Introduction

yaws io_uring abstracts the underlying low level Linux io_uring library.

We aim too provide safer semantics towards managing all the moving parts given these have complex lifetimes and ownership, typically shared between the kernel, userspace and the user.

high-level

Bearer

UringBearer (io-uring-bearer) is the carrier holding all of the io_uring associated generated instances of types.

OpCode

OpCode and OpCode (io-uring-opcode) are the contracts between bearer and individual opcode implementations.

In addition it provides the required extension traits for implementing the individual opcodes.

Ownership

Owner (io-uring-owner) provides the ownership semantics between kernel, userspace and the user.

Filehandles

RegisteredFd and FdKind (io-uring-fd) provides the types representing filehandles within io_uring.

Buffers

UringBuffer (io-uring-buffer) will provide the types representing buffers within io_uring.

Note: As of time writing buffers are still within the bearer but this will change.

Bearer

The crate io-uring-bearer consists of the below main types:

TypeDescription
UringBearerThe main carrier type holding all the instaces of Completion, Registered Filehandles & Buffers
UringBearerErrorThe error type for UringBearer
BearerCapacityKindDescriptor used to describe the boundaries of capacities required
CompletionThe main completion type bringing together all the possible competions

Associated Built-In Types

The below will be migrated into separate crates, implementing the io-uring-opcode trait later, similar to EpollCtl.

Until then, io-uring-bearer still holds some of the required holding types:

Holding TypeDescription
BuffersRecHolds the actual allocation for the Buffers that either owned by the Kernel or Userspace.
FutexRecfutex2(2) -like, Used for FutexWait

In addition io-uring-bearer still holds some of the individual OpCode Pending / Completion slab types:

OpCode TypeDescription
AcceptRecaccept4(2), used for Accept and AcceptMulti
FutexWaitRecRepresents FutexWait
RecvRecRepresents Recv
RecvMultiRecRepresents RecvMulti
SendZcRecRepresents SendZc

Capacity

UringBearer requires bounded capacities described to it.
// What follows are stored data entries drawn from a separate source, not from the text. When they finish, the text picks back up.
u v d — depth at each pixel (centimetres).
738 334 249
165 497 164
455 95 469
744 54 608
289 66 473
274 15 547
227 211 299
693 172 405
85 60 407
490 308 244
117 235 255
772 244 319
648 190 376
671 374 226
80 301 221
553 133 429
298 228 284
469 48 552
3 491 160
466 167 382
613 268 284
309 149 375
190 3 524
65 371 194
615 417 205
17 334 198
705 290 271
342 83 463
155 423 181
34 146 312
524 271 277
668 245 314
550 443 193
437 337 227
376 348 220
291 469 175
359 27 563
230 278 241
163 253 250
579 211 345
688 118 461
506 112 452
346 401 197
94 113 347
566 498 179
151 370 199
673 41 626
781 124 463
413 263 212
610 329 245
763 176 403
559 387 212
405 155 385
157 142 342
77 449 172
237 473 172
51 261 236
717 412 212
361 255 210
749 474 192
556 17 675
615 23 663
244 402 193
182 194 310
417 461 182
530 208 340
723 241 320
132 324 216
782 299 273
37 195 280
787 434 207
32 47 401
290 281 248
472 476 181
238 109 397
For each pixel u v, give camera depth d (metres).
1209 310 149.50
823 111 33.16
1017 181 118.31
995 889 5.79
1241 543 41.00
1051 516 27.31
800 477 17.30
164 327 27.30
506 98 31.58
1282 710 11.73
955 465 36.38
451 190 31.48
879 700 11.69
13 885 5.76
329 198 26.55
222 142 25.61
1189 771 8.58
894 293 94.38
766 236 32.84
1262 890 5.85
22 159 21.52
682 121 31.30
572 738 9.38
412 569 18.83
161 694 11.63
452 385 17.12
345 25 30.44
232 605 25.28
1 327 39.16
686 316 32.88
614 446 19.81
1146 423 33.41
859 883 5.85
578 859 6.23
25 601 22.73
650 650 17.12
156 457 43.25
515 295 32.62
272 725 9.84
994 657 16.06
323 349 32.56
Leaving things unbounded and without any capacity planning, it would be easy to create opportunities for denial of service, crashes etc. resulting from unbounded capacities at runtime.

All consumers must describe the required capacities through BearerCapacityKind type.

Given that the capacity is described and used at runtime context,

You should test your intended runtime with the described capacity to ensure that the given environment meets it where ever it's deployed in.

Anything that hits the capacity will typically see SlabbableError AtCapacity(setting) variant.

The capacity values are only used when the UringBearer is constructed and are not changeable within it's lifetime after.

See the BearerCapacityKind for an example how to use it along the capacity crate.

Slabbable

See blog which describes the Slabbable trait in general.

Normal Vec etc. would implicitly allocate without warning and invalidate the underlying addresses.

Given that memory addresses need to be kept stable for many things submitted to the io_uring queue,

UringBearer uses Slabbable to back the underlying pending or completed instances of Completion.

Any top-level binary can configure the desired Slabbable implementation through SelectedSlab.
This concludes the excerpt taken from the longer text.